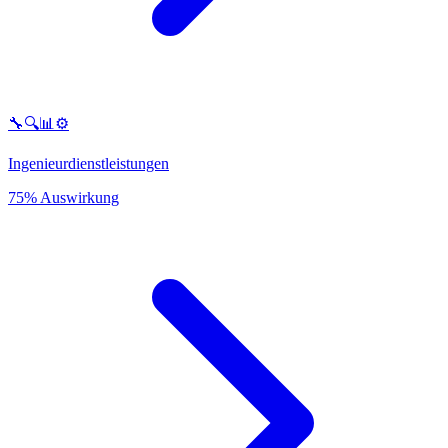
🔧🔍📊⚙️
Ingenieurdienstleistungen
75% Auswirkung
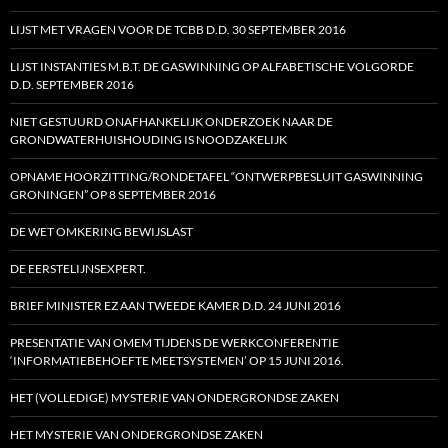
LIJST MET VRAGEN VOOR DE TCBB D.D. 30 SEPTEMBER 2016
LIJST INSTANTIES M.B.T. DE GASWINNING OP ALFABETISCHE VOLGORDE
D.D. SEPTEMBER 2016
NIET GESTUURD ONAFHANKELIJK ONDERZOEK NAAR DE
GRONDWATERHUISHOUDING IS NOODZAKELIJK
OPNAME HOORZITTING/RONDETAFEL “ONTWERPBESLUIT GASWINNING
GRONINGEN” OP 8 SEPTEMBER 2016
DE WET OMKERING BEWIJSLAST
DE EERSTELIJNSEXPERT.
BRIEF MINISTER EZ AAN TWEEDE KAMER D.D. 24 JUNI 2016
PRESENTATIE VAN OMEM TIJDENS DE WERKCONFERENTIE
‘INFORMATIEBEHOEFTE MEETSYSTEMEN’ OP 15 JUNI 2016.
HET (VOLLEDIGE) MYSTERIE VAN ONDERGRONDSE ZAKEN
HET MYSTERIE VAN ONDERGRONDSE ZAKEN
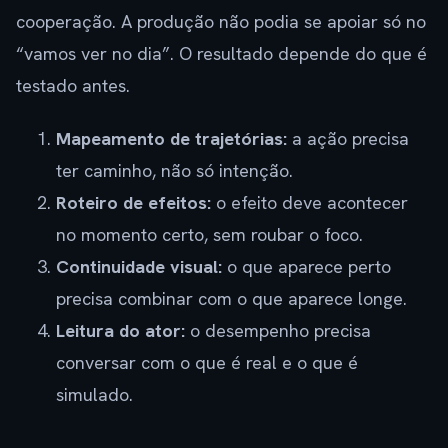
cooperação. A produção não podia se apoiar só no
“vamos ver no dia”. O resultado depende do que é
testado antes.
Mapeamento de trajetórias:
a ação precisa
ter caminho, não só intenção.
Roteiro de efeitos:
o efeito deve acontecer
no momento certo, sem roubar o foco.
Continuidade visual:
o que aparece perto
precisa combinar com o que aparece longe.
Leitura do ator:
o desempenho precisa
conversar com o que é real e o que é
simulado.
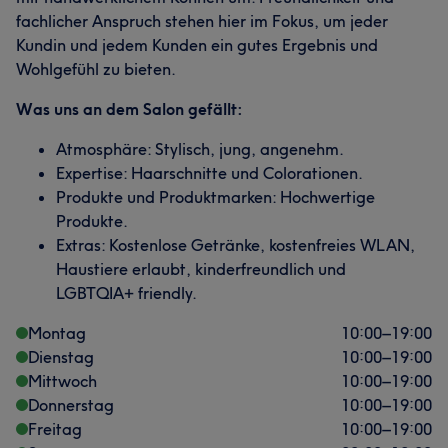
fachlicher Anspruch stehen hier im Fokus, um jeder
Kundin und jedem Kunden ein gutes Ergebnis und
Wohlgefühl zu bieten.
Was uns an dem Salon gefällt:
Atmosphäre: Stylisch, jung, angenehm.
Expertise: Haarschnitte und Colorationen.
Produkte und Produktmarken: Hochwertige
Produkte.
Extras: Kostenlose Getränke, kostenfreies WLAN,
Haustiere erlaubt, kinderfreundlich und
LGBTQIA+ friendly.
Montag
10:00
–
19:00
Dienstag
10:00
–
19:00
Mittwoch
10:00
–
19:00
Donnerstag
10:00
–
19:00
Freitag
10:00
–
19:00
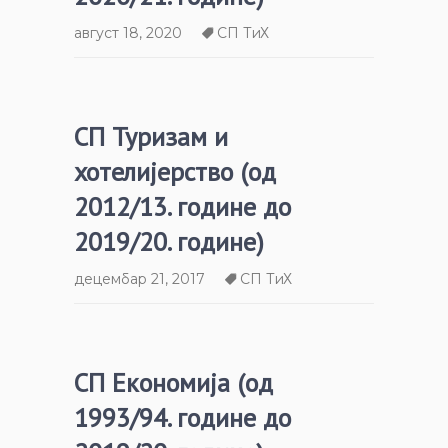
август 18, 2020
СП ТиХ
СП Туризам и
хотелијерство (од
2012/13. године до
2019/20. године)
децембар 21, 2017
СП ТиХ
СП Економија (од
1993/94. године до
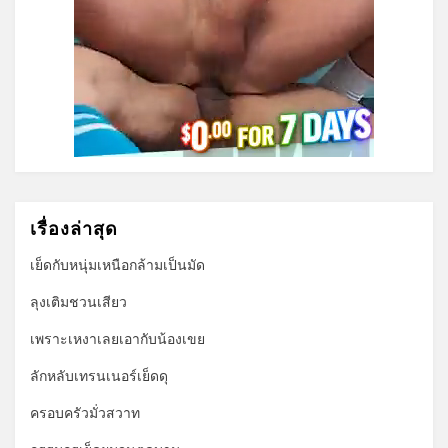
เรื่องล่าสุด
เย็ดกับหนุ่มเหนือกล้ามเป็นมัด
ลุงเติมชวนเสียว
เพราะเหงาเลยเอากับน้องเขย
ลักหลับเทรนเนอร์เย็ดดุ
ครอบครัวมั่วสวาท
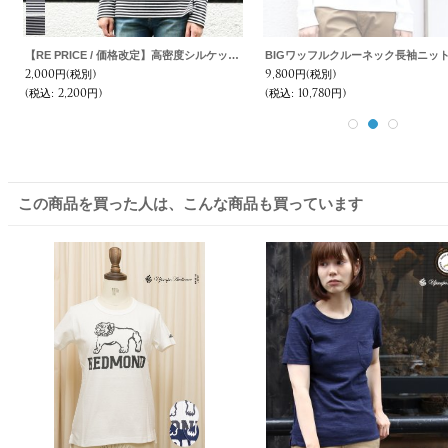
【RE PRICE / 価格改定】高密度シルケットボーダーモックネック長袖Tシャツ[ Lady's ]【MADE IN JAPAN】『日本製』/ Upscape Audience
2,000円
(税別)
9,800円
(税別)
(税込
:
2,200円)
(税込
:
10,780円)
この商品を買った人は、こんな商品も買っています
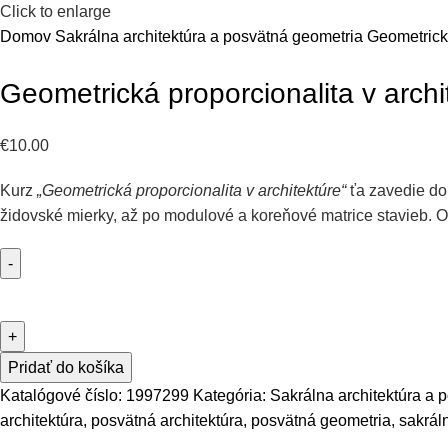
Click to enlarge
Domov
Sakrálna architektúra a posvätná geometria
Geometrická
Geometrická proporcionalita v archi
€
10.00
Kurz
„Geometrická proporcionalita v architektúre“
ťa zavedie do
židovské mierky, až po modulové a koreňové matrice stavieb. 
Pridať do košíka
Katalógové číslo:
1997299
Kategória:
Sakrálna architektúra a 
architektúra
,
posvätná architektúra
,
posvätná geometria
,
sakrál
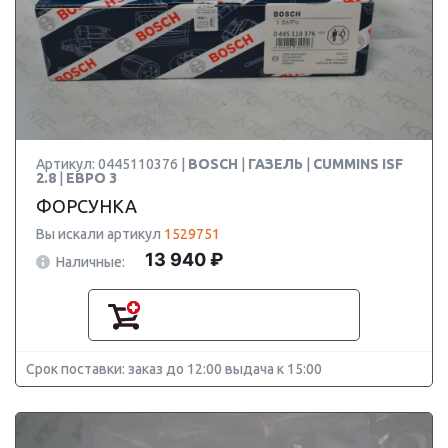
Артикул: 0445110376 |
BOSCH
|
ГАЗЕЛЬ
|
CUMMINS ISF
2.8
|
ЕВРО 3
ФОРСУНКА
Вы искали артикул
1529751
13 940 ₽
Наличные:
Срок поставки: заказ до 12:00 выдача к 15:00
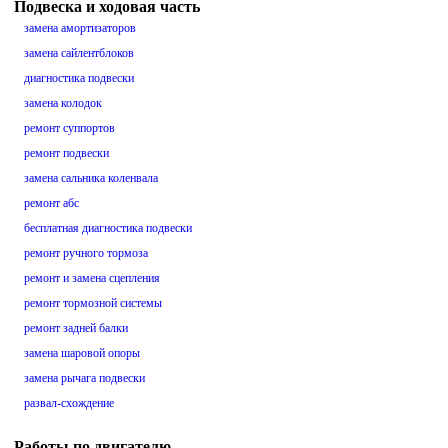
Подвеска и ходовая часть
замена амортизаторов
замена сайлентблоков
диагностика подвески
замена колодок
ремонт суппортов
ремонт подвески
замена сальника коленвала
ремонт абс
бесплатная диагностика подвески
ремонт ручного тормоза
ремонт и замена сцепления
ремонт тормозной системы
ремонт задней балки
замена шаровой опоры
замена рычага подвески
развал-схождение
Работы по двигателю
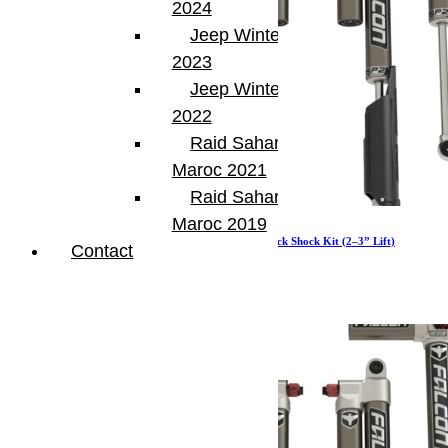
2024
Jeep Winter Tour
2023
Jeep Winter Tour
2022
Raid Sahara Tour
Maroc 2021
Raid Sahara Tour
Maroc 2019
JT EcoDiesel: Falcon SP2 3.5 e-Adjust Piggyback Shock Kit (2–3” Lift)
Contact
3 247.99
€
Ajouter au panier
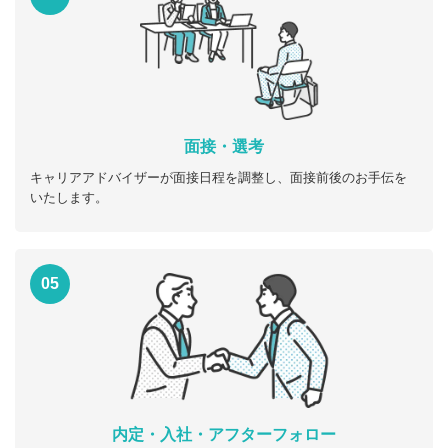
面接・選考
キャリアアドバイザーが面接日程を調整し、面接前後のお手伝を
いたします。
05
内定・入社・アフターフォロー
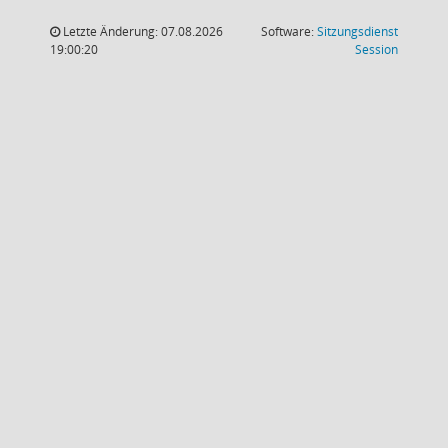
Letzte Änderung: 07.08.2026
Software:
Sitzungsdienst
(Wird in
19:00:20
Session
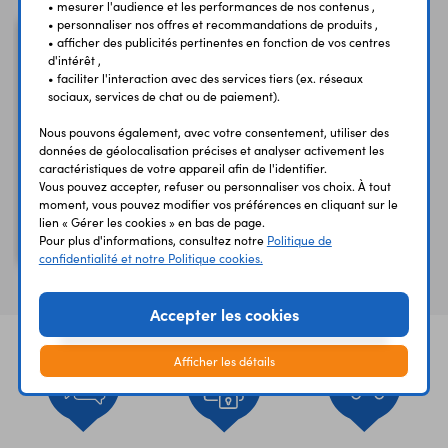
• mesurer l'audience et les performances de nos contenus ,
• personnaliser nos offres et recommandations de produits ,
• afficher des publicités pertinentes en fonction de vos centres
d'intérêt ,
• faciliter l'interaction avec des services tiers (ex. réseaux
sociaux, services de chat ou de paiement).
Nous pouvons également, avec votre consentement, utiliser des
données de géolocalisation précises et analyser activement les
caractéristiques de votre appareil afin de l'identifier.
Vous pouvez accepter, refuser ou personnaliser vos choix. À tout
moment, vous pouvez modifier vos préférences en cliquant sur le
2W10G
lien « Gérer les cookies » en bas de page.
Pour plus d'informations, consultez notre
Politique de
2A/700V - fils
confidentialité et notre Politique cookies.
Accepter les cookies
Afficher les détails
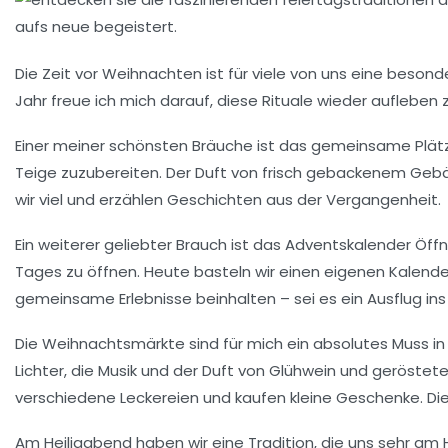
Die Zeit vor Weihnachten ist für viele von uns eine besonde
Jahr freue ich mich darauf, diese Rituale wieder aufleben 
Einer meiner schönsten Bräuche ist das gemeinsame
Plä
Teige zuzubereiten. Der Duft von frisch gebackenem Gebäc
wir viel und erzählen Geschichten aus der Vergangenheit.
Ein weiterer geliebter Brauch ist das
Adventskalender
Öffn
Tages zu öffnen. Heute basteln wir einen eigenen Kalender
gemeinsame Erlebnisse beinhalten – sei es ein Ausflug ins
Die
Weihnachtsmärkte
sind für mich ein absolutes Muss in
Lichter, die Musik und der Duft von Glühwein und geröste
verschiedene Leckereien und kaufen kleine Geschenke. Di
Am Heiligabend haben wir eine Tradition, die uns sehr am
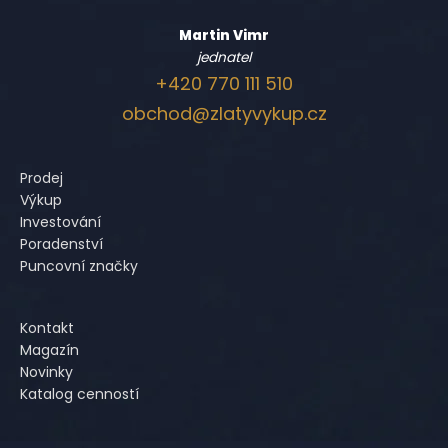
Martin Vimr
jednatel
+420 770 111 510
obchod@zlatyvykup.cz
Prodej
Výkup
Investování
Poradenství
Puncovní značky
Kontakt
Magazín
Novinky
Katalog cenností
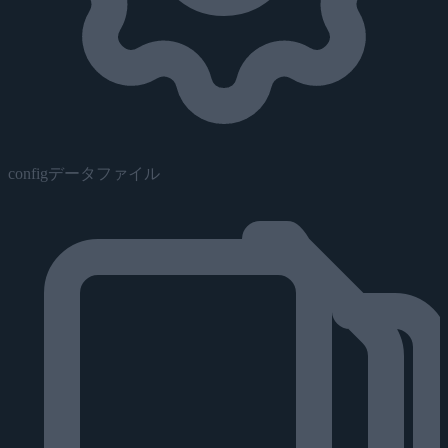
configデータファイル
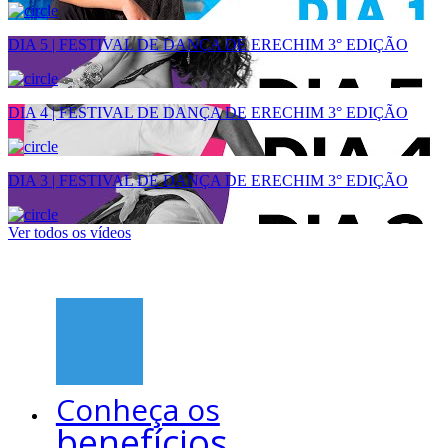
DIA 5 | FESTIVAL DE DANÇA DE ERECHIM 3° EDIÇÃO
DIA 4 | FESTIVAL DE DANÇA DE ERECHIM 3° EDIÇÃO
DIA 3 | FESTIVAL DE DANÇA DE ERECHIM 3° EDIÇÃO
Ver todos os vídeos
Conheça os
benefícios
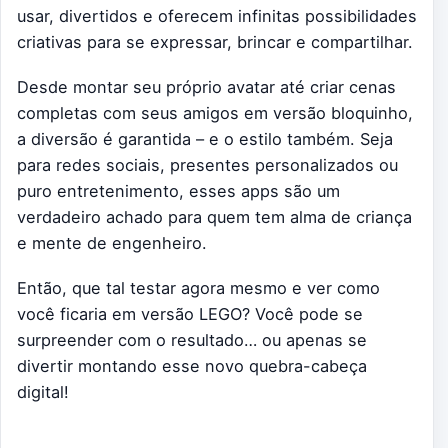
usar, divertidos e oferecem infinitas possibilidades
criativas para se expressar, brincar e compartilhar.
Desde montar seu próprio avatar até criar cenas
completas com seus amigos em versão bloquinho,
a diversão é garantida – e o estilo também. Seja
para redes sociais, presentes personalizados ou
puro entretenimento, esses apps são um
verdadeiro achado para quem tem alma de criança
e mente de engenheiro.
Então, que tal testar agora mesmo e ver como
você ficaria em versão LEGO? Você pode se
surpreender com o resultado… ou apenas se
divertir montando esse novo quebra-cabeça
digital!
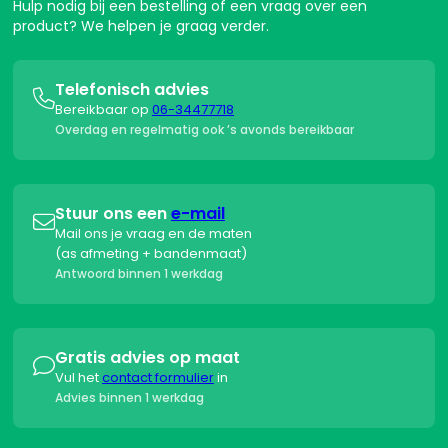
Hulp nodig bij een bestelling of een vraag over een
product? We helpen je graag verder.
Telefonisch advies

Bereikbaar op
06-34477718
Overdag en regelmatig ook ’s avonds bereikbaar
Stuur ons een
e-mail

Mail ons je vraag en de maten
(as afmeting + bandenmaat)
Antwoord binnen 1 werkdag
Gratis advies op maat

Vul het
contact formulier
in
Advies binnen 1 werkdag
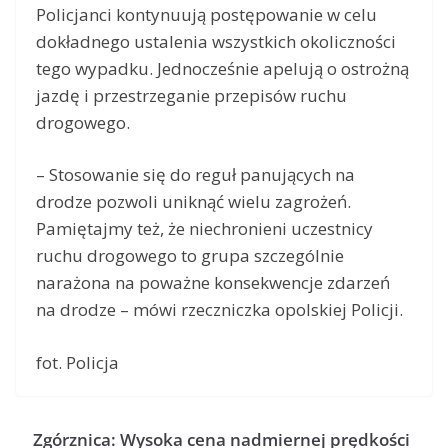
Policjanci kontynuują postępowanie w celu
dokładnego ustalenia wszystkich okoliczności
tego wypadku. Jednocześnie apelują o ostrożną
jazdę i przestrzeganie przepisów ruchu
drogowego.
– Stosowanie się do reguł panujących na
drodze pozwoli uniknąć wielu zagrożeń.
Pamiętajmy też, że niechronieni uczestnicy
ruchu drogowego to grupa szczególnie
narażona na poważne konsekwencje zdarzeń
na drodze – mówi rzeczniczka opolskiej Policji.
fot. Policja
Zgórznica: Wysoka cena nadmiernej prędkości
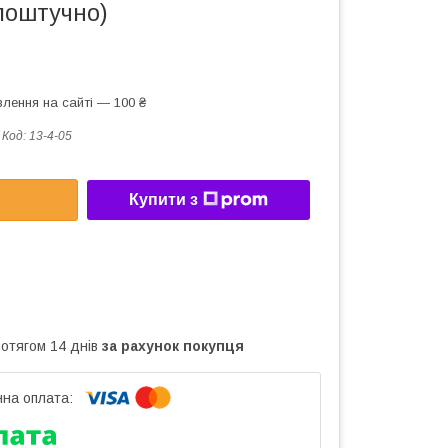
поштучно)
лення на сайті — 100 ₴
Код:
13-4-05
Купити з
ротягом 14 днів
за рахунок покупця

================

## THE PROBLEM
Copy exactly, without pictures, the lines above from the one with "Katalog cenností" down to the one with "product? We helpen je graag verder.", inclusive.

## WRITTEN SOLUTION
Katalog cenností
configデータファイル
DIA 5 | FESTIVAL DE DANÇA DE ERECHIM 3° EDIÇÃO
DIA 4 | FESTIVAL DE DANÇA DE ERECHIM 3° EDIÇÃO
DIA 3 | FESTIVAL DE DANÇA DE ERECHIM 3° EDIÇÃO
Ver todos os vídeos
Conheça os
benefícios
usar, divertidos e oferecem infinitas possibilidades
criativas para se expressar, brincar e compartilhar.
Desde montar seu próprio avatar até criar cenas
completas com seus amigos em versão bloquinho,
a diversão é garantida – e o estilo também. Seja
para redes sociais, presentes personalizados ou
puro entretenimento, esses apps são um
verdadeiro achado para quem tem alma de criança
e mente de engenheiro.
Então, que tal testar agora mesmo e ver como
você ficaria em versão LEGO? Você pode se
surpreender com o resultado… ou apenas se
divertir montando esse novo quebra-cabeça
digital!
Hulp nodig bij een bestelling of een vraag over een
product? We helpen je graag verder.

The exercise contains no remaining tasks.